> [Assigned task]:
Within the records below, repeat each line exactly but keep every picture out of the copy.

> [Source material]:
*** Begin section ***
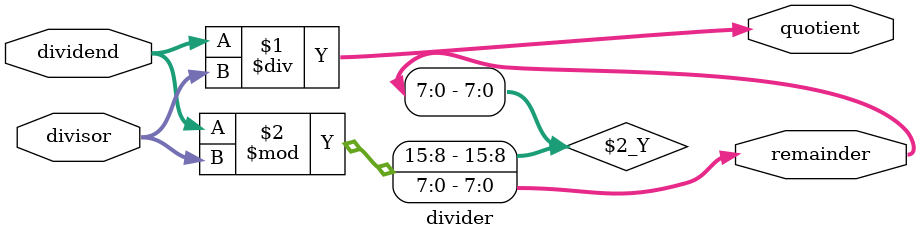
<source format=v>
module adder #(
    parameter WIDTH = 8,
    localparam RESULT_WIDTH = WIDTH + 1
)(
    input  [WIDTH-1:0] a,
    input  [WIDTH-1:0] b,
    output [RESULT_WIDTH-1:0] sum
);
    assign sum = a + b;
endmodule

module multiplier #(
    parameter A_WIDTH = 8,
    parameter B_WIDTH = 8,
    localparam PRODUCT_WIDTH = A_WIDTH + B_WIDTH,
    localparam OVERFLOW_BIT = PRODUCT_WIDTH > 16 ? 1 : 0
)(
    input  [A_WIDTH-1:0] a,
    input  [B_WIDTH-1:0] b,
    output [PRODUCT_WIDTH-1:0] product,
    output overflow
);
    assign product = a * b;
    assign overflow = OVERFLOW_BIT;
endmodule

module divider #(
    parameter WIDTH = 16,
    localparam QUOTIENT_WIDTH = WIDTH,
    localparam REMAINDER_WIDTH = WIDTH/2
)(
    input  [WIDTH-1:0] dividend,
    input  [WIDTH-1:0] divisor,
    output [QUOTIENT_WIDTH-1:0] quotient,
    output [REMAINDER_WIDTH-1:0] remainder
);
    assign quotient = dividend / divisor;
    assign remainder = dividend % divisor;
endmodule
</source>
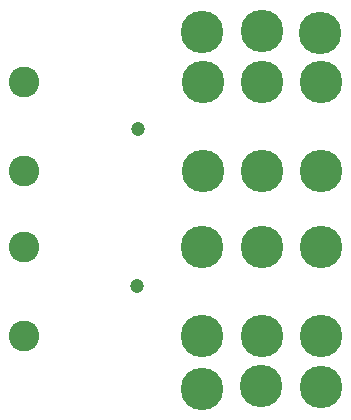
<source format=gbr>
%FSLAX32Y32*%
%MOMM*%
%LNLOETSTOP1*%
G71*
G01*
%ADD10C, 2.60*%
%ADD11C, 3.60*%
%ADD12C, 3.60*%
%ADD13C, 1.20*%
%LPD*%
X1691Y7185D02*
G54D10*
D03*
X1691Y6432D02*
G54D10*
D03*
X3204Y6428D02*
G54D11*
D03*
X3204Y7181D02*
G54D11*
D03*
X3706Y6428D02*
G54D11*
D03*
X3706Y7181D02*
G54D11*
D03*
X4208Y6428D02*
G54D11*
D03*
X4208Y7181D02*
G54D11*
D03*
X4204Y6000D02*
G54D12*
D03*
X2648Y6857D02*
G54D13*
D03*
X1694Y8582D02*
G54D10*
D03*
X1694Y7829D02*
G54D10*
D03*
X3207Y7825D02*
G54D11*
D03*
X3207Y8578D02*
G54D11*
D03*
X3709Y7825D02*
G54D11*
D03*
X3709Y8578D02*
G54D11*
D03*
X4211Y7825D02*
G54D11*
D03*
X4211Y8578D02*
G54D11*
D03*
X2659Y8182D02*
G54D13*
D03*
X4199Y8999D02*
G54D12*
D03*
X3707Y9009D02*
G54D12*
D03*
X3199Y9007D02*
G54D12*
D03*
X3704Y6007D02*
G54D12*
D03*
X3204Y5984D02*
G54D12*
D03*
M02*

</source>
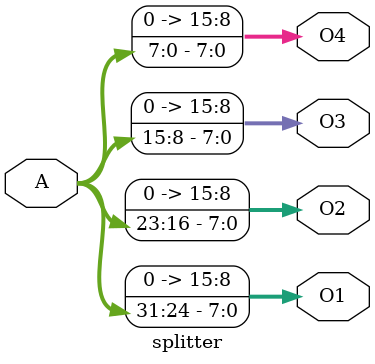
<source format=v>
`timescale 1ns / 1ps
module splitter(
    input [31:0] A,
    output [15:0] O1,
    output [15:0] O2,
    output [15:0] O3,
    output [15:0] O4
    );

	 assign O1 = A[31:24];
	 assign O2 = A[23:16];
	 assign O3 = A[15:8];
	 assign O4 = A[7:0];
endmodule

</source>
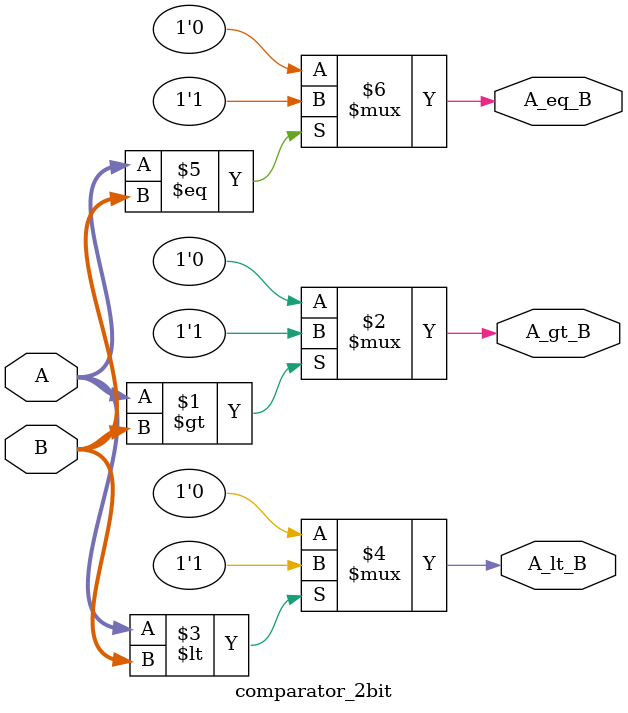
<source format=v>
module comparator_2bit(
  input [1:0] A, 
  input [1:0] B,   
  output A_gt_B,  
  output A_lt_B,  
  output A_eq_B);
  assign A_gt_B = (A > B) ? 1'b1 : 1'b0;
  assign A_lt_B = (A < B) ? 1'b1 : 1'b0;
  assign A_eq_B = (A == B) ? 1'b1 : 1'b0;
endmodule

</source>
*** End section ***
> [Written solution]:
<source format=v>
module adder #(
    parameter WIDTH = 8,
    localparam RESULT_WIDTH = WIDTH + 1
)(
    input  [WIDTH-1:0] a,
    input  [WIDTH-1:0] b,
    output [RESULT_WIDTH-1:0] sum
);
    assign sum = a + b;
endmodule

module multiplier #(
    parameter A_WIDTH = 8,
    parameter B_WIDTH = 8,
    localparam PRODUCT_WIDTH = A_WIDTH + B_WIDTH,
    localparam OVERFLOW_BIT = PRODUCT_WIDTH > 16 ? 1 : 0
)(
    input  [A_WIDTH-1:0] a,
    input  [B_WIDTH-1:0] b,
    output [PRODUCT_WIDTH-1:0] product,
    output overflow
);
    assign product = a * b;
    assign overflow = OVERFLOW_BIT;
endmodule

module divider #(
    parameter WIDTH = 16,
    localparam QUOTIENT_WIDTH = WIDTH,
    localparam REMAINDER_WIDTH = WIDTH/2
)(
    input  [WIDTH-1:0] dividend,
    input  [WIDTH-1:0] divisor,
    output [QUOTIENT_WIDTH-1:0] quotient,
    output [REMAINDER_WIDTH-1:0] remainder
);
    assign quotient = dividend / divisor;
    assign remainder = dividend % divisor;
endmodule
</source>
<source format=gbr>
%FSLAX32Y32*%
%MOMM*%
%LNLOETSTOP1*%
G71*
G01*
%ADD10C, 2.60*%
%ADD11C, 3.60*%
%ADD12C, 3.60*%
%ADD13C, 1.20*%
%LPD*%
X1691Y7185D02*
G54D10*
D03*
X1691Y6432D02*
G54D10*
D03*
X3204Y6428D02*
G54D11*
D03*
X3204Y7181D02*
G54D11*
D03*
X3706Y6428D02*
G54D11*
D03*
X3706Y7181D02*
G54D11*
D03*
X4208Y6428D02*
G54D11*
D03*
X4208Y7181D02*
G54D11*
D03*
X4204Y6000D02*
G54D12*
D03*
X2648Y6857D02*
G54D13*
D03*
X1694Y8582D02*
G54D10*
D03*
X1694Y7829D02*
G54D10*
D03*
X3207Y7825D02*
G54D11*
D03*
X3207Y8578D02*
G54D11*
D03*
X3709Y7825D02*
G54D11*
D03*
X3709Y8578D02*
G54D11*
D03*
X4211Y7825D02*
G54D11*
D03*
X4211Y8578D02*
G54D11*
D03*
X2659Y8182D02*
G54D13*
D03*
X4199Y8999D02*
G54D12*
D03*
X3707Y9009D02*
G54D12*
D03*
X3199Y9007D02*
G54D12*
D03*
X3704Y6007D02*
G54D12*
D03*
X3204Y5984D02*
G54D12*
D03*
M02*

</source>
<source format=v>
`timescale 1ns / 1ps
module splitter(
    input [31:0] A,
    output [15:0] O1,
    output [15:0] O2,
    output [15:0] O3,
    output [15:0] O4
    );

	 assign O1 = A[31:24];
	 assign O2 = A[23:16];
	 assign O3 = A[15:8];
	 assign O4 = A[7:0];
endmodule

</source>
<source format=v>
module comparator_2bit(
  input [1:0] A, 
  input [1:0] B,   
  output A_gt_B,  
  output A_lt_B,  
  output A_eq_B);
  assign A_gt_B = (A > B) ? 1'b1 : 1'b0;
  assign A_lt_B = (A < B) ? 1'b1 : 1'b0;
  assign A_eq_B = (A == B) ? 1'b1 : 1'b0;
endmodule

</source>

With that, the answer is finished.